A defense of Hungarian economic policies and prospects

It seems that Hungary has climbed out of its slump and it is now growing at 2.5 percent a year, at least during the last quarter.  This interesting but self-serving editorial serves up a few reasons why:

We are increasing small- and medium-size businesses’ access to capital through grants and loan programs for product development, and reducing corporate-income taxes for these firms to 10% from 19%—among the lowest in Europe. These businesses are vital to Hungary’s export-driven recovery. As they continue to grow, so will private-sector employment, which in turn will reduce the heavy burden on our welfare system.

We would rather receive the same total tax revenues from a larger number of employers—each paying less tax—and have more employed Hungarians spending their wages and driving consumption. We’ve significantly lifted the tax burden off consumers by slashing the personal income-tax levy to a flat rate of 16%, from a tiered system where the highest rate was 32%.

We are also tackling welfare reform. Our government-run system has been plagued by spiralling costs, systemic abuse and inefficiencies that were exposed by the deteriorating economic conditions after the financial crisis. We believe that any welfare cuts should aim to boost employment and embed a work ethic among Hungarians. So we have reduced unemployment and disability benefits and pharmaceutical subsidies, and are in the process of reducing back the red tape that makes employing workers complicated and expensive.
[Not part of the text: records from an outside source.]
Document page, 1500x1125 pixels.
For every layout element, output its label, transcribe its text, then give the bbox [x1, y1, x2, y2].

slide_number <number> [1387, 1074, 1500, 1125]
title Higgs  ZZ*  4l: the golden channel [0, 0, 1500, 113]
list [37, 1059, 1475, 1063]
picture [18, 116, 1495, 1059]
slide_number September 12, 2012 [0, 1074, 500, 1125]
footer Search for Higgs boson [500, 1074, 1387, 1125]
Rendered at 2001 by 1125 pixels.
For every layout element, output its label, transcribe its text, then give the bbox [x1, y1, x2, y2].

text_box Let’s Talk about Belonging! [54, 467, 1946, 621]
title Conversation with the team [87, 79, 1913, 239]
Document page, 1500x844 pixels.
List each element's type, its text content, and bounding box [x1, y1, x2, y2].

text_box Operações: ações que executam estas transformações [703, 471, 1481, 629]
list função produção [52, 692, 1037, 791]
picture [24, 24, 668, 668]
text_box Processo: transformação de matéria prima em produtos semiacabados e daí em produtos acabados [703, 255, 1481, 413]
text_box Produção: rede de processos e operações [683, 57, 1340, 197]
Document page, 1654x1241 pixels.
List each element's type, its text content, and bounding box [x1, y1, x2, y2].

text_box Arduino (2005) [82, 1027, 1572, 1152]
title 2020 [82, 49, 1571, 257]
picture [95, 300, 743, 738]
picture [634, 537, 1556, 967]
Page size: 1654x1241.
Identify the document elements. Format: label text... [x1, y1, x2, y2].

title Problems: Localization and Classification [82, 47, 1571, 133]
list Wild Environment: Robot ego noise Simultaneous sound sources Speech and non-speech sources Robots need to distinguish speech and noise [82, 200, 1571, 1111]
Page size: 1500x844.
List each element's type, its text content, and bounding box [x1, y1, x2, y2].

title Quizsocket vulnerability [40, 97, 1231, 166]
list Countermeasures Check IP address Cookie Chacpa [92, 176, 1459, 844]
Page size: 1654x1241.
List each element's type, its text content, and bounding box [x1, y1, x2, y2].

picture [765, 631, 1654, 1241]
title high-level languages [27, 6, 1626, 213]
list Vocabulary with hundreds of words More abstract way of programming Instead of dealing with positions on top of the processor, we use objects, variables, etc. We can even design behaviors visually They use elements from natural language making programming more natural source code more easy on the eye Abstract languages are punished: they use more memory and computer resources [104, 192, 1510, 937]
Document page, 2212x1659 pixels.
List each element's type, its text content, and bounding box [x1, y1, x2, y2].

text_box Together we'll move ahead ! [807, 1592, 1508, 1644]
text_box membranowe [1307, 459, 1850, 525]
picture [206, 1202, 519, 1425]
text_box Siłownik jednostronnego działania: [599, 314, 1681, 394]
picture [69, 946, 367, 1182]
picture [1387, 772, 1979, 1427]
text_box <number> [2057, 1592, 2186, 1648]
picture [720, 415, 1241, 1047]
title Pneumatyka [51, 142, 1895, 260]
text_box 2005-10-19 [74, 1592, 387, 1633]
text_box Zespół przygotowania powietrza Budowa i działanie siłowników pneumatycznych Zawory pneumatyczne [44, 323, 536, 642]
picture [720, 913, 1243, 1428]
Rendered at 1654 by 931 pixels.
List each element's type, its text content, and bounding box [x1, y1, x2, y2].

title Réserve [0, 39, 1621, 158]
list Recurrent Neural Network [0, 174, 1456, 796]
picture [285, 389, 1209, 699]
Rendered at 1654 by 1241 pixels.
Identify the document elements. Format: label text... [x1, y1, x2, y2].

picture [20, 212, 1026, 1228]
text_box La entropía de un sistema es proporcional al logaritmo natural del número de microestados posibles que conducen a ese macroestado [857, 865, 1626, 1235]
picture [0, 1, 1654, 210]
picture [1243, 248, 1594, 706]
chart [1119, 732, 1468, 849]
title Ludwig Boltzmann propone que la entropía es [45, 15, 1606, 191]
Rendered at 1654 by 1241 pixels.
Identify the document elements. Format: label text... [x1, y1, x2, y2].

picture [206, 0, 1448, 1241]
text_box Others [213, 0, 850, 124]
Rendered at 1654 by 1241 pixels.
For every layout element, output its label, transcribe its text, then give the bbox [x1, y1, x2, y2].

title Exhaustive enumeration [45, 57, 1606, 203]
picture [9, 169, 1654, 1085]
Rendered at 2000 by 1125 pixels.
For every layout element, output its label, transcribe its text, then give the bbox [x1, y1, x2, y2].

I would stress caution is interpreting these arguments and note they are from a member of the current government.  Luck, positive real shocks (agriculture), and mean reversion are also at work.  Still, it is interesting to see that the Hungarian recovery is far outpacing that of the PIIGS countries; Hungary of course is not on the euro and it has avoided wrenching deflation, instead experiencing mild inflation.  Furthermore the Hungarians seem to be putting a spending freeze into operation and they are addressing pension liability problems.  It is unlikely that is the cause of their recent turnaround, but it hasn’t hindered it either.

All this is true:

Our economy has grown for six consecutive quarters, unemployment levels are falling and the Hungarian forint is one of the world’s strongest-performing currencies this year.

Budapest is now an expensive city, and it no longer makes for a good cheap vacation.